Krirajagat
- First issue of Krirajagat featuring Khurshida Aktar Khushi
- Native name: ক্রীড়াজগত
- Editor: Dulal Mahmud (2 November 1996 - present)
- Former editors: Tawfiq Aziz Khan Badiuzzaman Shamsuddin Mehedi
- Categories: sports magazine
- Frequency: biweekly
- Publisher: National Sports Council
- First issue: July 20, 1977; 48 years ago
- Country: Bangladesh
- Based in: Dhaka
- Language: Bangla

= Krirajagat =

Bangladeshi sports magazine

Krirajagat (ক্রীড়াজগত, ) is a fortnightly sports magazine that serves as the official national sports periodical of Bangladesh. Published under the auspices of the National Sports Council. The inaugural issue of Krirajagat was released on 20 July, 1977. Since its inception, the magazine has played a pivotal role in preserving rare statistics, archival photographs, and in-depth narratives related to the evolution of sports in the country. It is widely regarded as a vital historical repository for researchers, enthusiasts, and sports historians alike.
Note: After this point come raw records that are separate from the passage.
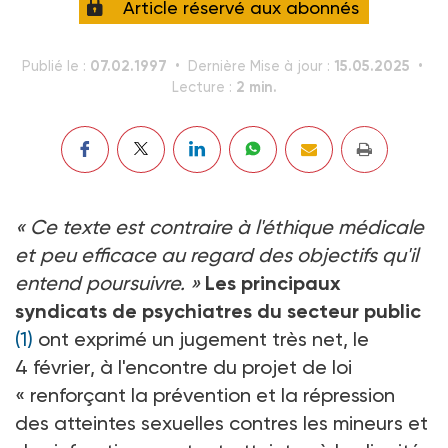
Article réservé aux abonnés
07.02.1997
15.05.2025
Publié le :
Dernière Mise à jour :
2 min.
Lecture :
« Ce texte est contraire à l'éthique médicale
et peu efficace au regard des objectifs qu'il
entend poursuivre. »
Les principaux
syndicats de psychiatres du secteur public
(1)
ont exprimé un jugement très net, le
4 février, à l'encontre du projet de loi
« renforçant la prévention et la répression
des atteintes sexuelles contres les mineurs et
Since 2017, each 64-page issue of Krirajagat has been made available not only in print but also through digitize format.

== History ==
The first issue of Krirajagat was published on 20 July 1977, funded by the National Sports Regulatory Board, the predecessor of the National Sports Council. The cover of the inaugural issue, featured a photograph of gymnast Khurshida Aktar Khushi. In its initial years, the magazine was printed on newsprint. The publication later adopted white offset printing, followed by the introduction of full-color print editions. Originally comprising 48 pages, the magazine was later expanded to a 64-page format. In 2017, on the occasion of its 40th anniversary, Krirajagat began offering a digitized version alongside its print edition.

The founding editor of Krirajagat was Tawfiq Aziz Khan. He was succeeded by a series of notable editors, including Badiuzzaman and Shamsuddin Mehedi. Since 2 November 1996, Dulal Mahmud has served as the magazine’s fourth and current chief editor.

== Special Features ==
Since its inception, the magazine has preserved comprehensive information, history, photographs, and statistics related to the sports of Bangladesh, serving as a primary source of sports-related quotations. Many have had started their career in sports journalism through this publication. The magazine pioneered the practice of publishing articles about the personal lives of Bangladeshi athletes along with their colorful photographs. While daily newspapers often do not publish the complete results of various sports events, Krirajagat presents results and historical records in detail, including statistics.

== Regular Sections ==
In addition to various sports reports and detailed results, quizzes and the “Maath-Gallery-Stadium” feature are among the regular sections of the biweekly magazine.